One of the key Dreaming stories of Uluru is the Mala story. The story goes that a group of Mala (rufous hare-wallaby) men travelled from the north to see Uluru, as they thought it would be a good place for an inma (ceremony). In the middle of their ceremony preparations in a cave, a group of Wintalka men approached from the west to invite the Mala to their inma. However, the Mala said no as they had already begun their own inma and could not stop. Disappointed, the men went back and told their people who became enraged, so they created an evil spirit to destroy the Mala inma. This evil spirit was a huge devil-dog called Kurpany. As Kurpany sought out the Mala men, he changed into many forms. The Kingfisher woman Luunpa, spotted Kurpany and warned the Mala people. Unfortunately, they didn't listen and once Kurpany arrived he killed many of the Mala men. The surviving Mala people fled down to South Australia with Kurpany chasing them.

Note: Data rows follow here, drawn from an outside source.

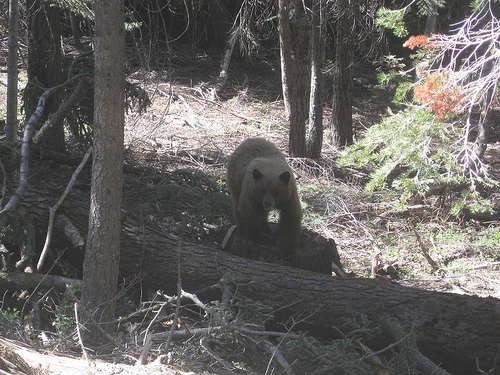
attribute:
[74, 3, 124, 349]
trunks — in the picture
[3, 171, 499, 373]
trunk — fallen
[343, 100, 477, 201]
leaves — in the picture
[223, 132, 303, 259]
bear — brown, in the picture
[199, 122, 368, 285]
bear — large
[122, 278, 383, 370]
sticks — various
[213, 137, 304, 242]
bear — in the picture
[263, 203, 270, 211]
nose — black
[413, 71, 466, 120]
leaves — in the picture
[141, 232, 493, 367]
tree trunk — fallen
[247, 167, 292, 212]
head — in the picture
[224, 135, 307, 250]
bear — in the picture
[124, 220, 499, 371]
log — in the picture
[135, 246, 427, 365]
ground — in the picture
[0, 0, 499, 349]
trees — in the picture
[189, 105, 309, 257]
bear — large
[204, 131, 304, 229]
bear — in the picture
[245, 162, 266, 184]
ear — black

These ancestors still remain at Uluru today. Luunpa remains forever watching out for Kurpany, but in the form of a large rock, and the murdered Mala men remain in their cave. The Mala story has been passed down through generations for thousands of years to the Anangu peoples, teaching them the importance of finishing what you've started, and that you should always watch and listen for signs of danger (Uluru-Kata Tjuta National Park, 2022). 

Sacred rock paintings

Ancient Aboriginal rock paintings at UluruUluru Aboriginal cave paintings. Photo by Kim Dingwall, Wikimedia Commons, 2017.

Along with oral forms of storytelling, rock paintings are key way in which important cultural knowledge and stories have been passed down through the generations for tens of thousands of years. Uluru is world famous for its amazing rock paintings. The rock art and countless petroglyphs around Uluru's caves have many layers of symbols and figures painted on top of each other because these are sites that have been used as a part of Anangu education for thousands of years. Uluru's caves are like a classroom blackboard that a teacher has used to illustrate a lesson, and only those who attend the lesson can fully decipher the notes left behind. Since these special paintings are done in natural pigments, the art is easily damaged. Anangu Aboriginal tribes in the region still perform rituals and teachings in the caves to this day, making new rock art. Today, the local Anangu Aboriginal people work closely with the national park's staff to conserve 80 rock art sites around Uluru (Parks Australia, 2022).

The best way to experience and learn about these inspiring creations is with an experienced local guide. Maruku Arts offers some excellent cave art tours which you can learn more about here.

Indigenous cultural cave art tour Uluru Maruku Uluru cave art tours. Courtesy of Maruku Arts, 2022.

The sheer physical presence and cultural significance of Uluru make it a landmark like no other on the planet. So, as we enter an era where Uluru is finally protected and managed by its traditional owners, it is so important that visitors continue to be respectful of this sacred site, staying mindful that they are bearing witness to tens of thousands of years of Aboriginal culture.